I'm dealing with a templated key/value storage class that requires both a key and value type, and stores them internally as a std::pair. However, I found a case where I want to store only a key and still take advantage of this class's indexing. I would need to completely refactor this thing to deal with only a key and not a key/value pair (or waste lots of space), so I was wondering if there's a way to make a std::pair object take an empty struct (or something else), and only take up the same amount of space as the other type in the pair.
I tried it with this:
struct EmptyStruct
{
};
And ran this:
typedef std::pair<int, EmptyStruct> TestPair;
std::cout << sizeof(TestPair) << " vs " << sizeof(int) << "\n";
But got this output:
8 vs 4
In VC++ 2012 in "Release" mode with optimizations enabled, including /O1 "Minimize size".

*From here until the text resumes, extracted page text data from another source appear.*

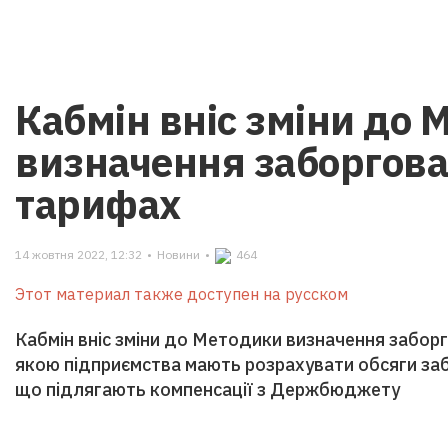
Кабмін вніс зміни до
визначення заборгован
тарифах
14 жовтня 2022, 12:32
•
Новини
•
464
Этот материал также доступен на русском
Кабмін вніс зміни до Методики визначення заборго
якою підприємства мають розрахувати обсяги забо
що підлягають компенсації з Держбюджету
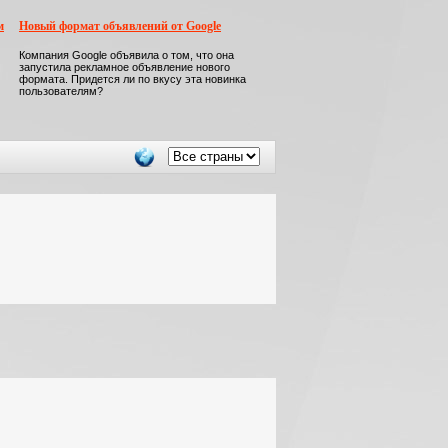
м
Новый формат объявлений от Google
Компания Google объявила о том, что она
запустила рекламное объявление нового
формата. Придется ли по вкусу эта новинка
пользователям?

Is there a way to make a struct be considered "sizeless" in the context of a std::pair?
You cannot do that with std::pair, but with Boost compressed_pair.
Before you set out to write your own fully-conforming pair template with compression, be aware that this is harder than it looks.
Is there a way to make a struct be considered "sizeless" in the context of a std::pair?
No: because separate instances of a class must have distinct/distinguishable addresses ... so there's a minimum (non-zero) size.